Air vice-marshal Catherine Roberts, commander of Australia’s new defence space command
Air vice-marshal Catherine Roberts, commander of Australia’s new defence space command. Photograph: LAC Adam Abela/Department of Defence

“What is the line that takes you from competition to conflict? And if they did, you know, take one of our satellites out of geostationary orbit, is that a conflict? That has not happened in space yet. So we have to work through those red lines.”

Air commodore Nicholas Hogan, who joins the space command as the director general of space capability, raised concerns that the lack of established norms or laws in space created a “wild west” scenario.

Hogan said it was worth considering the response if the Russian anti-satellite test in November had occurred on the land or in the sea or air. “If another country created such a lasting impact on one of those domains for 10-plus years, what do you think our reaction would be?”

The commander of the US Space Command, Army General James Dickinson, told reporters in Canberra: “What we’ve seen over the last few years is really an increase in trackable pieces of debris that we look at each and every day. I think today we’re up to close to 44,000 objects that we track, and in having an event like that just adds more to that problem.”

Dickinson also described China as “our pacing threat” and said “we’re watching very closely” but wouldn’t comment on whether the US has similar capabilities. He said the US defence secretary, Lloyd Austin, has issued him with five tenets of responsible space behaviour, including limiting the creation of long-lasting space debris.

Space for strategic restraint

Dr Cassandra Steer, a space law and policy expert from the Australian National University warned against “accelerating a global strategic race to the bottom”.

“We are already in a security dilemma in space: as each greater power points the finger at the other for threatening the space environment, in response the other great powers ramp up their own space military programs, and we find ourselves in an upward spiral towards a less stable, more risky space environment,” Steer said.

Steer said Russia and China saw the very existence of the US space force to be a threat. In addition to the Russian anti-satellite weapon test in November last year, she cited previous tests by China (2007), the US (2008) and India (2019).

While Steer believes Australia needs a space command and a space strategy, she also said Australia must be “very conscious of the policy positions and statements we make”.

“Together with the UK, Japan, Canada, NZ, Germany, France and others, we should be advocating for responsible behaviours in space, and a return to strategic restraint,” Steer said. “We cannot afford to have space become a theatre of war.”

While Dutton appeared to keep the door open to a US-style space force in the future, Steer said Australia did not have the size nor the technological capability to build a separate force.

“We don’t need to do a copy-cat of our largest ally,” Steer said.
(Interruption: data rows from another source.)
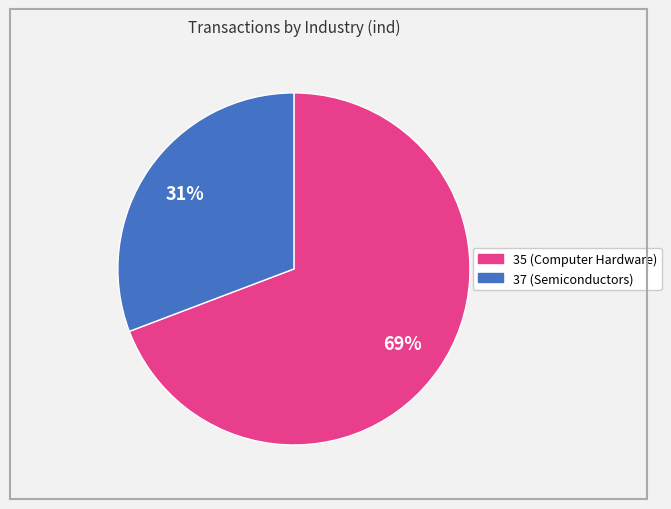

Do 37 and 35 together represent more than half of the pie?

Yes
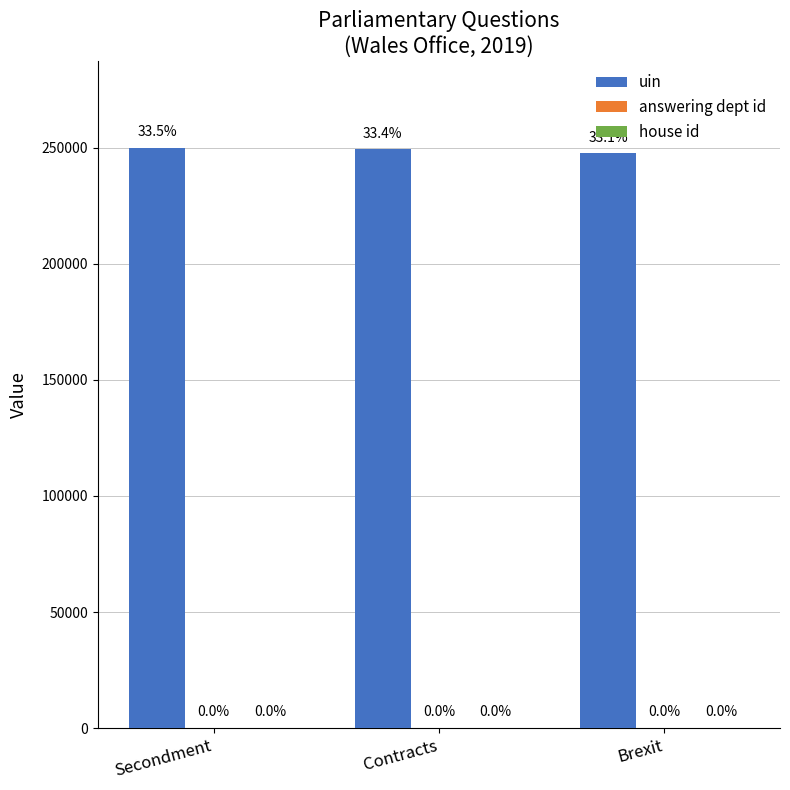

Which category has the lowest value across all series?

Secondment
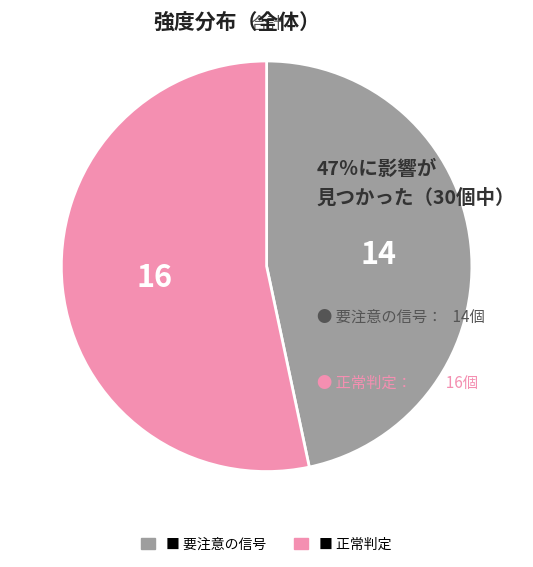

Is there any slice that represents more than half of the pie?

Yes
“Space command, and even US space force, is about technological capabilities in space to support terrestrial military operations, and to protect space systems. That doesn’t need ‘boots on the moon’ or even people in space. To talk about an Australian space force is misplaced, and potentially an escalatory statement.”

On Tuesday, the defence department revealed space command’s logo, together with the slogan “the ultimate high ground”. These attracted some mirth online, but were perhaps not as contentious as the logo for the space force launched by the former US president Donald Trump in 2019.

Defence has earmarked plans to invest $7bn in space capabilities over the next 10 years – spending that has been supported by the opposition in the lead-up to the federal election due in May.

That includes a tender known as JP 9102, with a winning bidder expected to be announced this year, to deliver at least two, and as many as four, military communication satellites.

Roberts said she wanted that capability to be achieved urgently, amid concerns Australia is “so far behind” in its awareness of the space domain.

“We need to be able to deliver and contribute space capability a lot faster than was planned in the integrated investment plan.”